Saturday, September 23, 2006

Species (Naturalizing) Daffodils

When it comes to things I wish I'd thought of first, the term Design on a Dime* often tops the list. I have a fabulous track record of killing every expensive plant I buy. (Though, the cheap ones do very well.) So, I prowl the discount stores for a screaming deal. Besides, there are much better ways to spend my money - on a plane ticket, for instance, to get the heck out of here once in awhile. Perky yellow Daffodils, gleaming in the late winter sun, boost my spirits while masking the dull, brown beginnings of things to come.
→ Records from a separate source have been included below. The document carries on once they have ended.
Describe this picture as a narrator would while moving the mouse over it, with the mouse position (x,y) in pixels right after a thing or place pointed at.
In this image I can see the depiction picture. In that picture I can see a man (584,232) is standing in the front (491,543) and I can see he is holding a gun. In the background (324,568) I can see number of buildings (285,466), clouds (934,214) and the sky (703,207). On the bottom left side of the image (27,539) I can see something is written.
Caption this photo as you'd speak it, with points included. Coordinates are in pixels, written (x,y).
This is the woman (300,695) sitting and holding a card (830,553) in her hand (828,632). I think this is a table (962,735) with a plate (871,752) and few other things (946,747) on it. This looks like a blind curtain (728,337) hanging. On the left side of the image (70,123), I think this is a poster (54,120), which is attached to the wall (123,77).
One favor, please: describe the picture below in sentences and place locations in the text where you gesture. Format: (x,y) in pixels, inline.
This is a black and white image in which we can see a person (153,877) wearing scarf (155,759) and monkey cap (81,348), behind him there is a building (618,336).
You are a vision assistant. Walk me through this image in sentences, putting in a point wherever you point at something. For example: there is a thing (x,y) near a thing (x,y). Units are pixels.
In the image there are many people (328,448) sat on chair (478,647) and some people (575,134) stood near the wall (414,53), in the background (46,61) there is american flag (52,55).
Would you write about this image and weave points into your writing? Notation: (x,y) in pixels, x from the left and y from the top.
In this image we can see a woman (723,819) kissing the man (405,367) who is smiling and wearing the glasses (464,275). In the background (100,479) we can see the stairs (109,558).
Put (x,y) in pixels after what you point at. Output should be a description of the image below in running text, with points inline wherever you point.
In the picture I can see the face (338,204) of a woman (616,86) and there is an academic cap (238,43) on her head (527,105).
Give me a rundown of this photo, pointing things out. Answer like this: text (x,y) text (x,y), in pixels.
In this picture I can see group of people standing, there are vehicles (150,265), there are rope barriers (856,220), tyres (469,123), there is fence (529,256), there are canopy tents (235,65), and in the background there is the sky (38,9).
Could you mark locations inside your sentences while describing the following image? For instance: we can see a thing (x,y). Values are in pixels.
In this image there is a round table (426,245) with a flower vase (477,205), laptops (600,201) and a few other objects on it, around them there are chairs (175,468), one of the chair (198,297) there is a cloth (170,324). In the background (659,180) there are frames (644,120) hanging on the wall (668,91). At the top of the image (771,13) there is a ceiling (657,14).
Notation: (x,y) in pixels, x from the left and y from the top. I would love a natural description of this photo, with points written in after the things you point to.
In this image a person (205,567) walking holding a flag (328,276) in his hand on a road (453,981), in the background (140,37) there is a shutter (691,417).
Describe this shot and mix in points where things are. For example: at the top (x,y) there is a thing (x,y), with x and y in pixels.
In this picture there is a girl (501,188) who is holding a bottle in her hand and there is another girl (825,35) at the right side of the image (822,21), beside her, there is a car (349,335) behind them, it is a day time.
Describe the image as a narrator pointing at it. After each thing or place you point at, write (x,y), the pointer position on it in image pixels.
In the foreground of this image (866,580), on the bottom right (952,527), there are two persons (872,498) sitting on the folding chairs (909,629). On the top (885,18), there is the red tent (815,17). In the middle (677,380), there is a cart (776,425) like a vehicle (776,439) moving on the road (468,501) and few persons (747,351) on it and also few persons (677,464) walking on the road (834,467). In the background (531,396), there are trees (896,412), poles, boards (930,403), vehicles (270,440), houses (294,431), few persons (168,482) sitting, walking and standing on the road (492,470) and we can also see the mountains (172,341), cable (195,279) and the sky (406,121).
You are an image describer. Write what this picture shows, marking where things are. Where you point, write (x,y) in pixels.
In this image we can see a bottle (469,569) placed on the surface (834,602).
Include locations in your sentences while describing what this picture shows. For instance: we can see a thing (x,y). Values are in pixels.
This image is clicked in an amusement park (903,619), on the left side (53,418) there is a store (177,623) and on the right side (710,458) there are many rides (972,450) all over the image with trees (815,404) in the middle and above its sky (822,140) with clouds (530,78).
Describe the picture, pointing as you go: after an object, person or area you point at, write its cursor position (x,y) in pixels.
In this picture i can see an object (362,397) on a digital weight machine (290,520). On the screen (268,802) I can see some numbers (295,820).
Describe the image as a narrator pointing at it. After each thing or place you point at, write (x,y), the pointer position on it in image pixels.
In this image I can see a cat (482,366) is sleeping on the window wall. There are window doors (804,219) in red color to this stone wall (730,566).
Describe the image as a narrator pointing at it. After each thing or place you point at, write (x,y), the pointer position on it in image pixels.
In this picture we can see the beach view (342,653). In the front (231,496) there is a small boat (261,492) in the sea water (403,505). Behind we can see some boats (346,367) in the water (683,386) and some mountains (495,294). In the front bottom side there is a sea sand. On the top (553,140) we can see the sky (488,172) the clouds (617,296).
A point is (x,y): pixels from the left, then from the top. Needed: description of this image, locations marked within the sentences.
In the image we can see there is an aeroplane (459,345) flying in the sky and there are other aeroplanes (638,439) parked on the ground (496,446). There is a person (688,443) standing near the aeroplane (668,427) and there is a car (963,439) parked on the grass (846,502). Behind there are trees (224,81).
I'm particularly fond of Species Daffodils because they naturalize, or multiply, over time. One bulb becomes two, then four and eventually my one-time investment in bulbs delivers a garden overrun with yellow flowers in early Spring.

Bonus for mountain gardeners: Critters hate the taste of Daffodil bulbs. Moose and deer aren't thrilled about the flowers.

Daffodils don't like rich soil. Putting fertilizer in the planting hole will hurt, not help, the blooms. If you're a real fanatic, you can lighten heavy clay soils with a little sand worked into the bed. (I'm too lazy.)

Squish 'em together. They look better in clumps vs. rows. Think about planting them under deciduous trees. Daffies need sun but they generally bloom long before the trees leaf out. Water until the snow flies. Bulbs put down roots as soon as they're planted. In bud and bloom, they require lots of moisture but Mother Nature generally pitches in with those proverbial April showers.

Species Daffodils and some of the older varieties multiply quickly:
  • King Alfred Daffodils have stems reaching 20 inches, and flowers with a span of four inches or more.
  • Dutch Master is an improved King Alfred, bred to multiply quickly in the landscape. 14" solid yellow flowers.
  • Daffodil Carlton is prized for the speed and ease with which it grows and multiplies. 14-18" yellow flowers.
* 'Design on a Dime' was coined by the clever folks at Home and Garden TV.
** I was shocked to discover that Walmart is selling King Alfreds this year. I'm giving them a try, though I suspect it's a cheaper hybrid version.